От ребят слыхал, что зовут ее Аля. Городская, из Ростова. В хуторе живет у родни. Пришли они с неделю назад вдвоем с матерью. Плясунья, певунья, бойкая; она на глазах всей улицы сбивала вокруг себя девчат, липли и парни. И, кажется, не один уже парубок ходит под хмельком от ее васильковых глаз и непокорной мальчишеской челки.
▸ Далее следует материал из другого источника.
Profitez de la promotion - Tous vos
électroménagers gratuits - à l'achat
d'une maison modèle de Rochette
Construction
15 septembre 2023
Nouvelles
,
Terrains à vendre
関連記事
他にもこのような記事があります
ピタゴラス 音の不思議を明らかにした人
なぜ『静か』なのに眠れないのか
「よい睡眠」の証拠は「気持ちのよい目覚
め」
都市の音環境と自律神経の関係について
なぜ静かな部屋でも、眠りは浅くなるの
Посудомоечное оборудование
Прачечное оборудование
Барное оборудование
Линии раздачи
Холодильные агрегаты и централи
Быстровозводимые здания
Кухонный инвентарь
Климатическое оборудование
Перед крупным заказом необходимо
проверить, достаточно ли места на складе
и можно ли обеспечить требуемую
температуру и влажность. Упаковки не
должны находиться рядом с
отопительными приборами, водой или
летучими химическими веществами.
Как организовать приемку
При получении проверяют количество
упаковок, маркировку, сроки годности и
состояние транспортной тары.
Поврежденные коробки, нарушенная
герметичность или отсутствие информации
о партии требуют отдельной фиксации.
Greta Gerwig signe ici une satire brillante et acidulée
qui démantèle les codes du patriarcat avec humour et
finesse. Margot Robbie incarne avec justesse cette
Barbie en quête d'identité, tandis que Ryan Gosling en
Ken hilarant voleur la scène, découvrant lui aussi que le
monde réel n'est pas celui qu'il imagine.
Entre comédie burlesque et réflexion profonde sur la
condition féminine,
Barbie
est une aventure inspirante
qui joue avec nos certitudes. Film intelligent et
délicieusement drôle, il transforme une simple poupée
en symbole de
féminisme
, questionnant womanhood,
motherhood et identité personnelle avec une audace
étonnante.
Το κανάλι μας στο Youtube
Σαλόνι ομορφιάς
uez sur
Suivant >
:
Обидно. Сенька сам себе отрезал в ее компанию путь. В прошлое воскресенье собрались мужики на колхозном дворе обучать неука, гнедого жеребца, пятилетка. Выгоняли его сперва на аркане по кругу, пока весь не покрылся мылом, накинули седло, погоняли и с седлом. Первым осмелился сесть в седло Панька Гнедин. Жеребец, опустив голову, как свинья, покорно прошелся по истоптанному кругу. Панька расхрабрился, стеганул плетью. Не успел глазом моргнуть, взмыл дончак вверх на задние ноги и плашмя ахнулся на спину. Чудом Гнида выхватил из стремян свои косолапые ноги; отнесли бы его за сады, и некому было бы в хуторе отковать из старой тележной оси для него крест. До немцев, пока Панька не был полицейским, один он ковальничал в колхозной кузне.
Белый, как глина, с трясущимися губами, Панька остервенело накинулся с плетью на жеребца. Сенька удержал его.
— Охолонь трошки.
— В гроб… мать! — осатанело вращал вывернутыми белками Гнида, силясь выдернуть руку. — Заступник выискался… Горячих захотел?..
Но бить жеребца перестал. Матерясь, потирая плечо, отошел в сторонку: связываться ему с Сенькой на людях не позволило высокое положение— как-никак полицейский.